Living in an Expat World | It’s really not you – it’s them
February 4, 2013 - 09:00
As I have said before, I really find surveys about internationals in Denmark interesting. Once being a Young International Professional (YIP) myself, I was really curious about International Community’s recent survey about this specific group of internationals.
YIPs are characterised as young international knowledge workers who came here by themselves. Not surprisingly, they emphasise networking more than people who bring their family and are very interested in connecting with other internationals as well as Danes.
And here it gets interesting. How do you connect with Danes? We all know the popular notions about Danes being cold, closed off and that it is impossible to strike up a casual conversation with the cashier at the grocery store or the lady in the elevator. We have probably all experienced that to some degree. In the beginning, I made the common mistake of thinking it was me – because I’m foreign. But it’s not me or you, it’s actually them. It doesn’t matter if you are from Athens or Aarhus, most Danes are just reserved.
Danes don’t freely chat to each other as you see many Americans do, and they don’t ask how you are doing. It’s just not who they are. But that doesn’t mean that you can’t get closer to them eventually; you just need to be patient. Over time, they will come round.

> **INSTRUCTIONS FOR THE TASK**: Copy out the entire blog post about young internationals connecting with Danes, word for word.

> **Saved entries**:
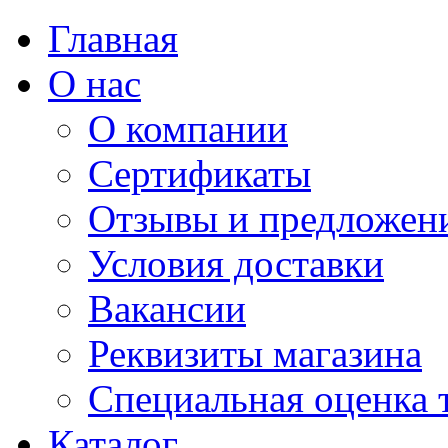
Главная
О нас
О компании
Сертификаты
Отзывы и предложен
Условия доставки
Вакансии
Реквизиты магазина
Специальная оценка 
Каталог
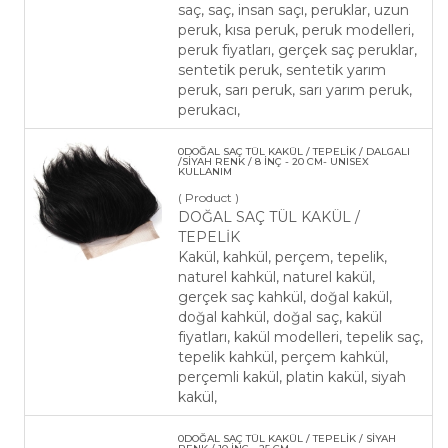
saç, saç, insan saçı, peruklar, uzun
peruk, kısa peruk, peruk modelleri,
peruk fiyatları, gerçek saç peruklar,
sentetik peruk, sentetik yarım
peruk, sarı peruk, sarı yarım peruk,
perukacı,
0DOĞAL SAÇ TÜL KAKÜL / TEPELİK / DALGALI
/SİYAH RENK / 8 İNÇ - 20 CM- UNISEX
KULLANIM
( Product )
DOĞAL SAÇ TÜL KAKÜL /
TEPELİK
Kakül, kahkül, perçem, tepelik,
naturel kahkül, naturel kakül,
gerçek saç kahkül, doğal kakül,
doğal kahkül, doğal saç, kakül
fiyatları, kakül modelleri, tepelik saç,
tepelik kahkül, perçem kahkül,
perçemli kakül, platin kakül, siyah
kakül,
​0DOĞAL SAÇ TÜL KAKÜL / TEPELİK / SİYAH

> **SOLUTION FOR THIS EXERCISE**:
Living in an Expat World | It’s really not you – it’s them
February 4, 2013 - 09:00
As I have said before, I really find surveys about internationals in Denmark interesting. Once being a Young International Professional (YIP) myself, I was really curious about International Community’s recent survey about this specific group of internationals.
YIPs are characterised as young international knowledge workers who came here by themselves. Not surprisingly, they emphasise networking more than people who bring their family and are very interested in connecting with other internationals as well as Danes.
And here it gets interesting. How do you connect with Danes? We all know the popular notions about Danes being cold, closed off and that it is impossible to strike up a casual conversation with the cashier at the grocery store or the lady in the elevator. We have probably all experienced that to some degree. In the beginning, I made the common mistake of thinking it was me – because I’m foreign. But it’s not me or you, it’s actually them. It doesn’t matter if you are from Athens or Aarhus, most Danes are just reserved.
Danes don’t freely chat to each other as you see many Americans do, and they don’t ask how you are doing. It’s just not who they are. But that doesn’t mean that you can’t get closer to them eventually; you just need to be patient. Over time, they will come round.